== CONSIGNES DE L'EXERCICE ==
1. Selon l'extrait sur la revendication du demandeur, à quel âge celui-ci dit-il avoir été voué à la secte ?
2. Indiquez si chacun des énoncés suivants concorde avec l'extrait sur la revendication du demandeur, en répondant par oui ou par non et en citant les mots décisifs de l'extrait. (a) Le demandeur affirme que des membres de la secte ont tiré sur sa mère. (b) Le demandeur dit avoir été marqué de deux incisions au visage. (c) Le demandeur se déclare musulman.
3. Reprenez l'extrait sur la revendication du demandeur à partir de sa dernière phrase et rédigez-en la suite.

== TEXTE FOURNI ==
========================================

1.          La Commission a-t-elle commis une erreur de droit en concluant que la revendication du demandeur ne se rattachait à aucun motif prévu par la Convention?


2.          L'analyse de la Commission au sujet de la possibilité de refuge intérieure (PRI) est-elle abusive ou arbitraire?

Les faits

[2]         Le demandeur dit craindre avec raison d'être persécuté du fait de son appartenance à un groupe social, en l'occurrence celui des enfants des membres de sectes qui refusent de suivre les traces de leur père et d'épouser sa religion.

[3]         Le demandeur soutient que sa vie sera menacée, au Nigeria, s'il ne suit pas les traces de son père en adhérant à la secte du Vampire. Il affirme en outre qu'il a été voué à la secte à l'âge de quatorze ans et qu'il a alors été marqué de trois incisions au bras et d'une au visage. Il ajoute que des membres de la secte qui étaient à sa recherche ont tiré sur sa mère, ont brûlé l'une des entreprises de son père et ont fait exploser l'une de ses voitures juste avant qu'il y prenne place. Il déclare que la secte pratique le sacrifice humain et qu'il lui faudrait sacrifier l'une de ses filles s'il en faisait partie. Il dit aussi qu'il est chrétien et qu'il ne pourrait pas, s'il adhérait au culte, vivre conformément à ses croyances religieuses.

========================================

== INFORMATIONS SOURCES ==
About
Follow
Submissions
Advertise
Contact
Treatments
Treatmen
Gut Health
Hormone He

========================================

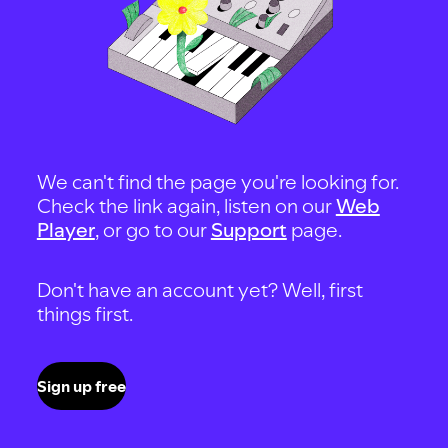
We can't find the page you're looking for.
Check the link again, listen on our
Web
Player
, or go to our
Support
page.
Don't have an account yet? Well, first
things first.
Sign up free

========================================

== RÉPONSES ==
1. À l'âge de quatorze ans.

2.
(a) Oui : « des membres de la secte qui étaient à sa recherche ont tiré sur sa mère ».
(b) Non : « marqué de trois incisions au bras et d'une au visage ».
(c) Non : « il est chrétien ».

3.
[4]         Aux pages 4 et 5 de ses motifs, la Commission exprime l'opinion suivante :


Compte tenu de toute la preuve, le tribunal conclut que le revendicateur a été victime d'actes criminels et non de persécution au sens de la définition donnée dans la Convention. Il conclut qu'il n'existe aucun lien entre les allégations du revendicateur et la définition donnée par la Convention.

[5]         À la page 3, on peut également lire ce qui suit :

... les représailles de la secte du Vampire énumérées par le revendicateur sont des actes criminels. Le meurtre de sa mère par des bandits, qu'il soit ou non l'oeuvre de la secte du Vampire, constitue un acte criminel en vertu de n'importe quelle loi. Il en est de même de l'explosion de la voiture ou de l'incendie criminel de la entreprise. Le tribunal conclut donc que le revendicateur est victime d'un groupe se livrant à des actes criminels.

[6]         Ensuite, la Commission a examiné la prétention du demandeur voulant que les pratiques de la secte aillent à l'encontre de ses propres convictions religieuses, mais qu'il pourrait être forcé de s'y livrer s'il retournait au Nigeria car l'État ne le protégerait pas. Elle a cité l'arrêt Ministre de l'Emploi et de l'Immigration c. Villa Franca (1992), 18 Imm. L.R. (2d) 130 (C.A.F.) (p. 132 et 133) :

Le terrorisme au service d'une quelconque idéologie perverse est un fléau qui afflige aujourd'hui de nombreuses sociétés; ses victimes, bien qu'elles puissent grandement mériter notre sympathie, ne deviennent pas des réfugiés au sens de la Convention simplement parce que leurs gouvernements ont été incapables de supprimer ce mal. [...] Par contre, lorsqu'un État a le contrôle efficient de son territoire, qu'il possède des autorités militaires et civiles et une force policière établies, et qu'il fait de sérieux efforts pour protéger ses citoyens contre les activités terroristes, le seul fait qu'il n'y réussit pas toujours ne suffit pas à justifier la prétention que les victimes du terrorisme ne peuvent pas se réclamer de sa protection.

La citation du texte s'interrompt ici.